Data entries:
------------------------------------------------------------------------
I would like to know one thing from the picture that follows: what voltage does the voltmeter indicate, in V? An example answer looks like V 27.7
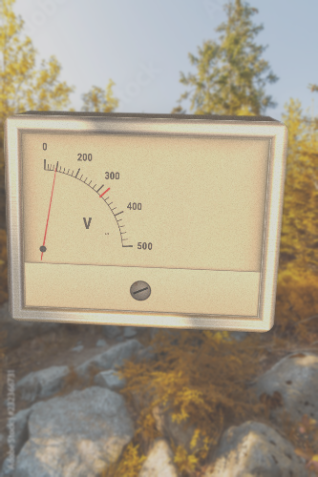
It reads V 100
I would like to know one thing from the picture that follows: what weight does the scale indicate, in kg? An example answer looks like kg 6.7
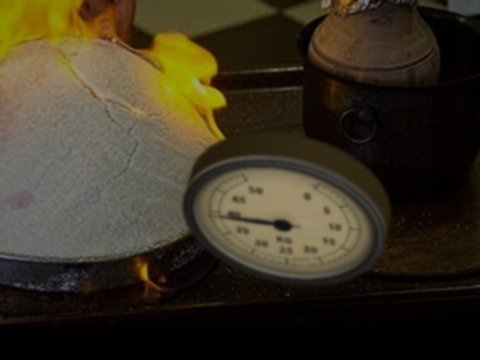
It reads kg 40
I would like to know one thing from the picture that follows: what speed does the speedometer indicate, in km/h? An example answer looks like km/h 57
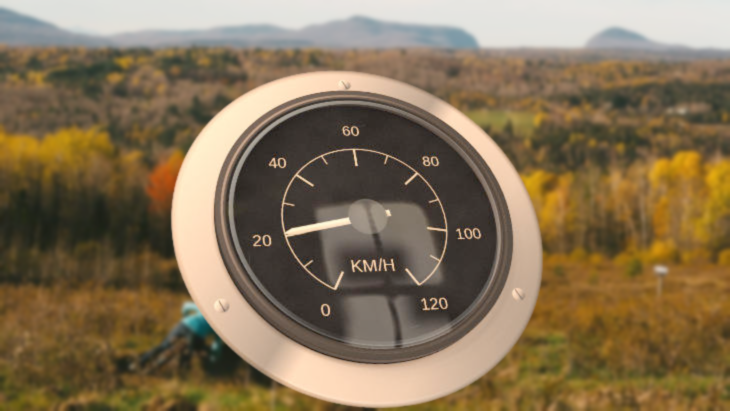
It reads km/h 20
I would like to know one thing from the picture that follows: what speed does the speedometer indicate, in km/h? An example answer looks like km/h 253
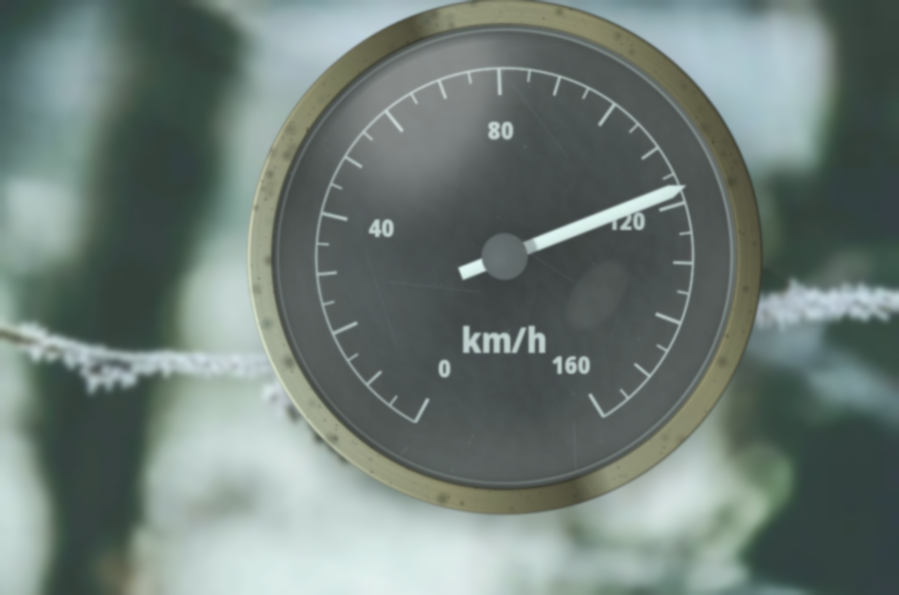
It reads km/h 117.5
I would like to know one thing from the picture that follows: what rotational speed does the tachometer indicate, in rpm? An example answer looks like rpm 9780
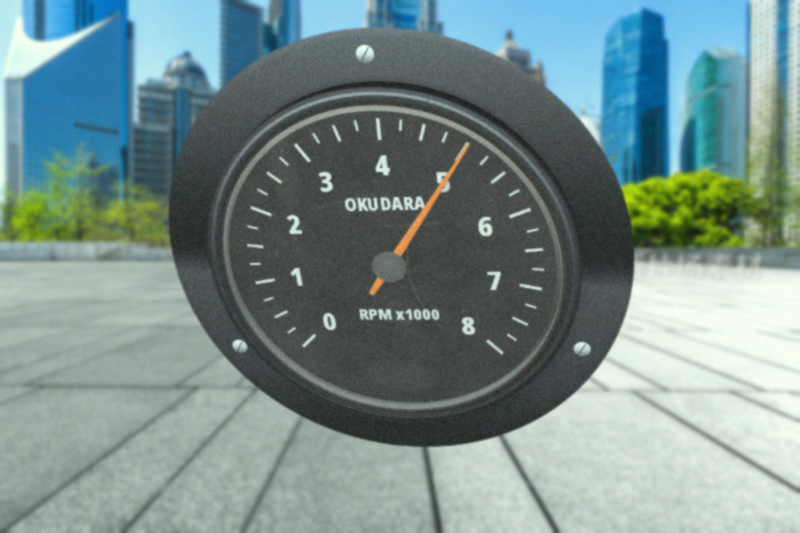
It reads rpm 5000
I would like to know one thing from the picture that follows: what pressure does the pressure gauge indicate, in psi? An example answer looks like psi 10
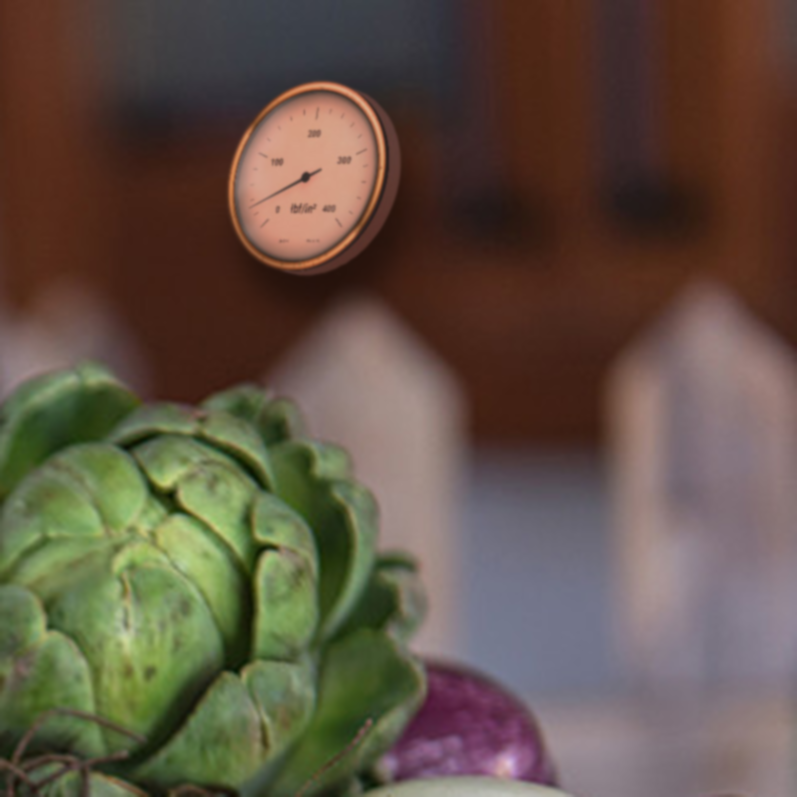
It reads psi 30
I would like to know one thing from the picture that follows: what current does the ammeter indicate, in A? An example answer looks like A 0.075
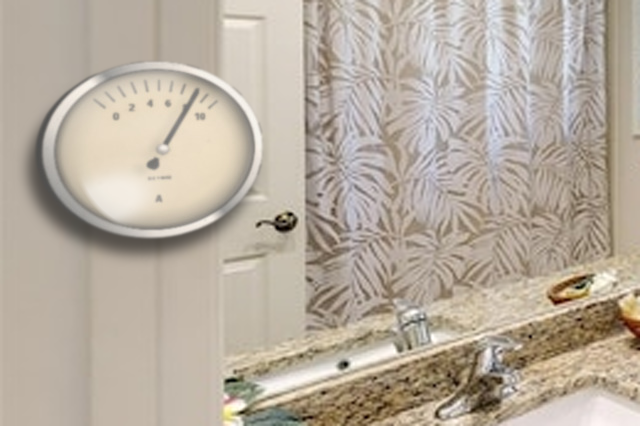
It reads A 8
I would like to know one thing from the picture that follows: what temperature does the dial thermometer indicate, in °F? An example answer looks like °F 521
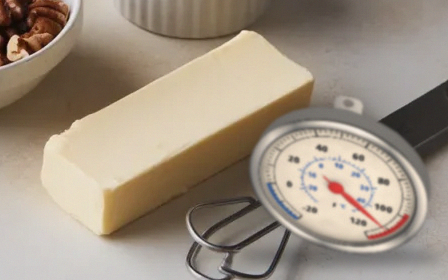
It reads °F 110
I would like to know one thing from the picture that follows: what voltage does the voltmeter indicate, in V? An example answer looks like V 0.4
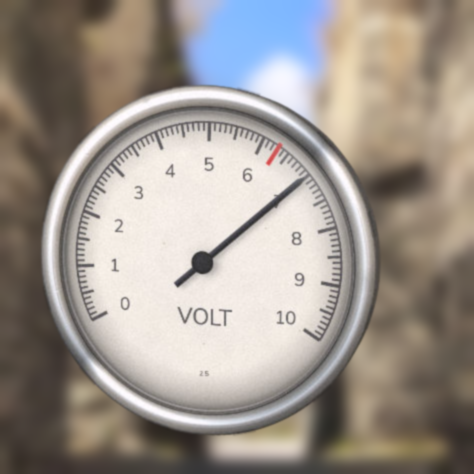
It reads V 7
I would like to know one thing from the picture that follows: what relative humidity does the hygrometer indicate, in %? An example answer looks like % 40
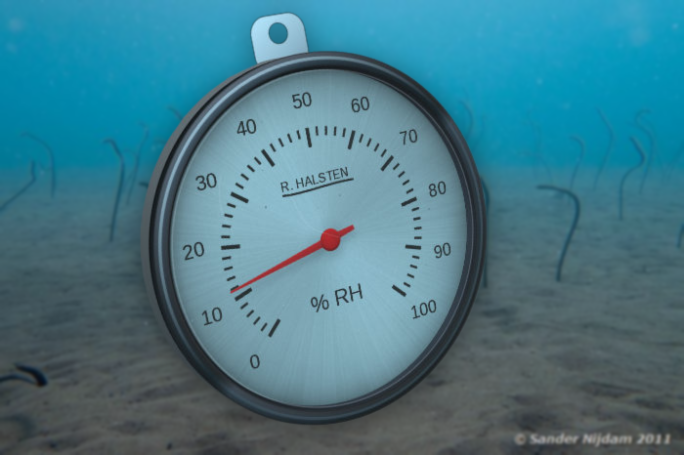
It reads % 12
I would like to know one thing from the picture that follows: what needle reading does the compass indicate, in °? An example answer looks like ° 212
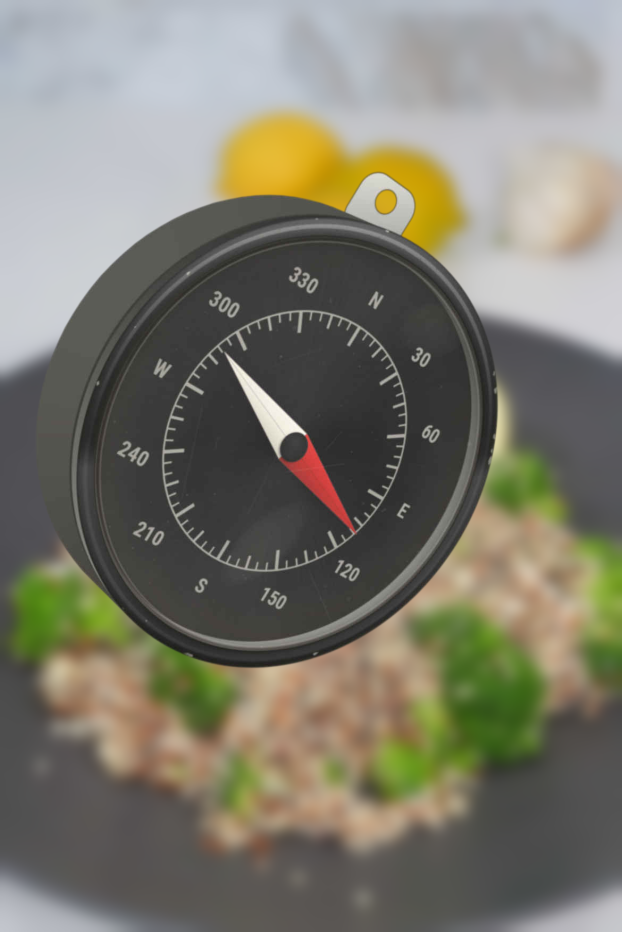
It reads ° 110
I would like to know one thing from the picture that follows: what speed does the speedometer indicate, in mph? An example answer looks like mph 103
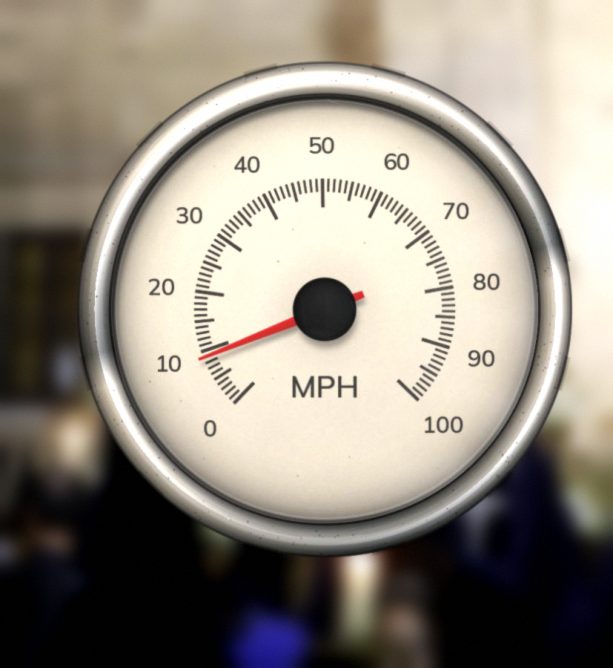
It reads mph 9
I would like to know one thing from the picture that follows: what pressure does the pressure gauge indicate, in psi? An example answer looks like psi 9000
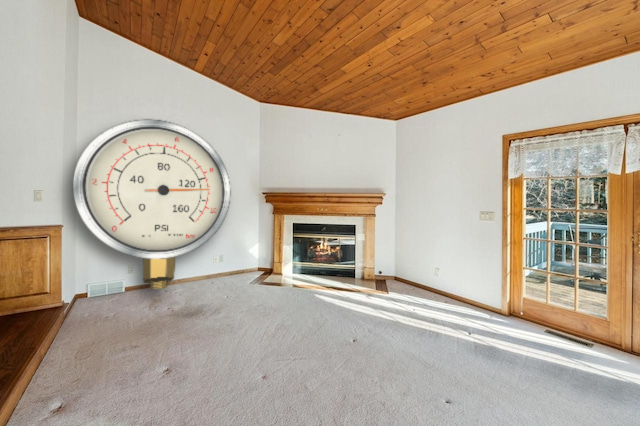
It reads psi 130
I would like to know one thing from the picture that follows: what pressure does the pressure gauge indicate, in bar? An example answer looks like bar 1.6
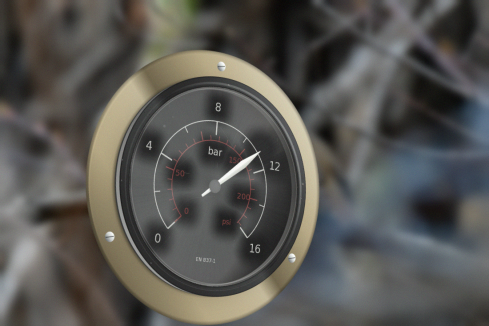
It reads bar 11
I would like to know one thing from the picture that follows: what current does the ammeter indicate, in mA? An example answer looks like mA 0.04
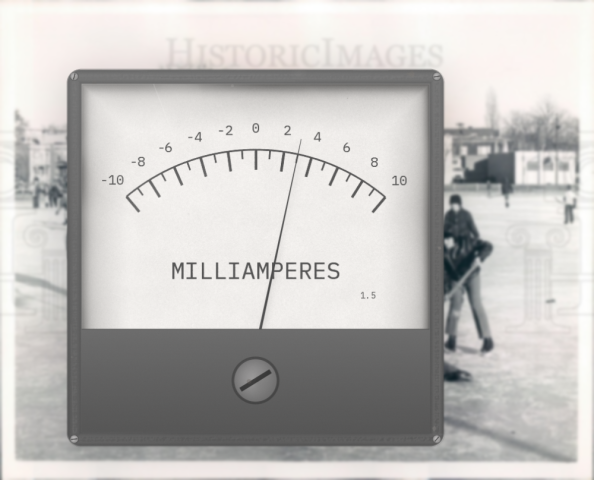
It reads mA 3
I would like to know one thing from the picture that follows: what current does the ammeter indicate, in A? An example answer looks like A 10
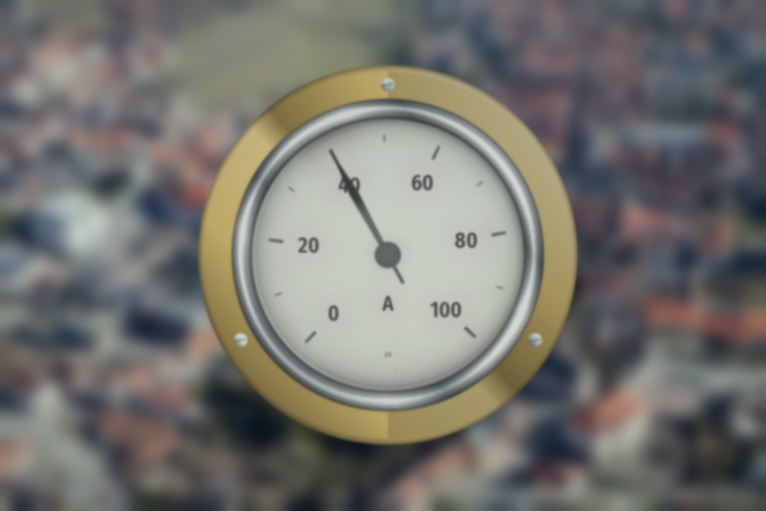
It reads A 40
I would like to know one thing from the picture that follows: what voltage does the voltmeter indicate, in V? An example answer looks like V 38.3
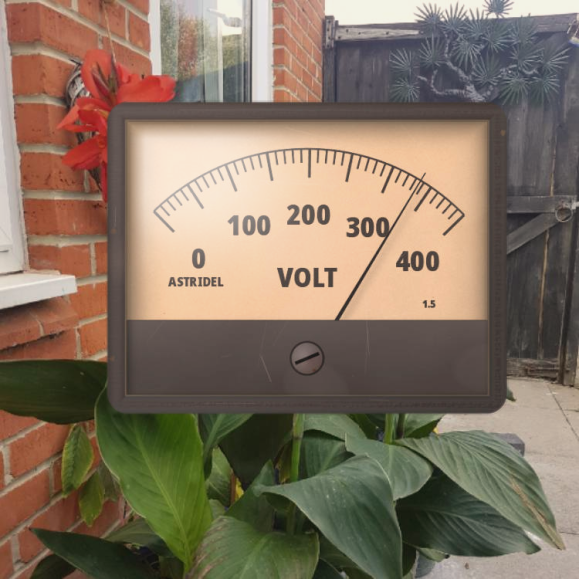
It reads V 335
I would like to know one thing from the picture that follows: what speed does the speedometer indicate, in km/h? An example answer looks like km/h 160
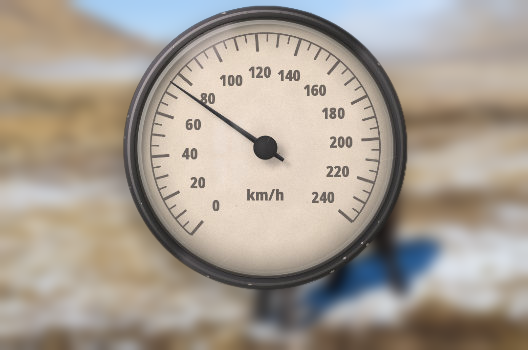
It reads km/h 75
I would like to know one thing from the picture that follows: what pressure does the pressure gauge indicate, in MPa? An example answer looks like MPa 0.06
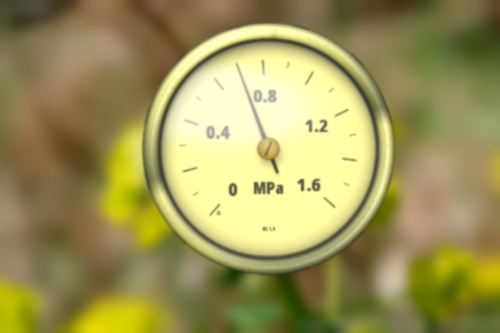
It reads MPa 0.7
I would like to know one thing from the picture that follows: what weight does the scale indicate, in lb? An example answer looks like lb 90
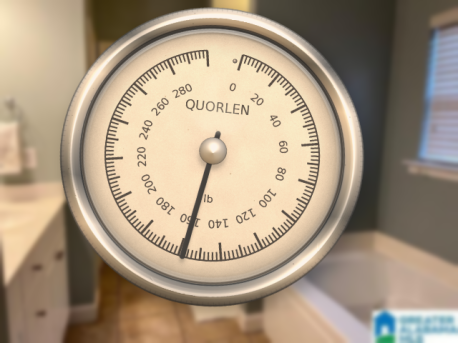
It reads lb 158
------------------------------------------------------------------------
# Problem to solve:
Render every line of the data above as a JSON list of strings, one string per line, with blank lines omitted. Leave the pictures out.

# Reply:
[
  "I would like to know one thing from the picture that follows: what voltage does the voltmeter indicate, in V? An example answer looks like V 27.7",
  "It reads V 100",
  "I would like to know one thing from the picture that follows: what weight does the scale indicate, in kg? An example answer looks like kg 6.7",
  "It reads kg 40",
  "I would like to know one thing from the picture that follows: what speed does the speedometer indicate, in km/h? An example answer looks like km/h 57",
  "It reads km/h 20",
  "I would like to know one thing from the picture that follows: what speed does the speedometer indicate, in km/h? An example answer looks like km/h 253",
  "It reads km/h 117.5",
  "I would like to know one thing from the picture that follows: what rotational speed does the tachometer indicate, in rpm? An example answer looks like rpm 9780",
  "It reads rpm 5000",
  "I would like to know one thing from the picture that follows: what pressure does the pressure gauge indicate, in psi? An example answer looks like psi 10",
  "It reads psi 30",
  "I would like to know one thing from the picture that follows: what current does the ammeter indicate, in A? An example answer looks like A 0.075",
  "It reads A 8",
  "I would like to know one thing from the picture that follows: what temperature does the dial thermometer indicate, in °F? An example answer looks like °F 521",
  "It reads °F 110",
  "I would like to know one thing from the picture that follows: what voltage does the voltmeter indicate, in V? An example answer looks like V 0.4",
  "It reads V 7",
  "I would like to know one thing from the picture that follows: what relative humidity does the hygrometer indicate, in %? An example answer looks like % 40",
  "It reads % 12",
  "I would like to know one thing from the picture that follows: what needle reading does the compass indicate, in °? An example answer looks like ° 212",
  "It reads ° 110",
  "I would like to know one thing from the picture that follows: what speed does the speedometer indicate, in mph? An example answer looks like mph 103",
  "It reads mph 9",
  "I would like to know one thing from the picture that follows: what pressure does the pressure gauge indicate, in psi? An example answer looks like psi 9000",
  "It reads psi 130",
  "I would like to know one thing from the picture that follows: what pressure does the pressure gauge indicate, in bar? An example answer looks like bar 1.6",
  "It reads bar 11",
  "I would like to know one thing from the picture that follows: what current does the ammeter indicate, in mA? An example answer looks like mA 0.04",
  "It reads mA 3",
  "I would like to know one thing from the picture that follows: what current does the ammeter indicate, in A? An example answer looks like A 10",
  "It reads A 40",
  "I would like to know one thing from the picture that follows: what voltage does the voltmeter indicate, in V? An example answer looks like V 38.3",
  "It reads V 335",
  "I would like to know one thing from the picture that follows: what speed does the speedometer indicate, in km/h? An example answer looks like km/h 160",
  "It reads km/h 75",
  "I would like to know one thing from the picture that follows: what pressure does the pressure gauge indicate, in MPa? An example answer looks like MPa 0.06",
  "It reads MPa 0.7",
  "I would like to know one thing from the picture that follows: what weight does the scale indicate, in lb? An example answer looks like lb 90",
  "It reads lb 158"
]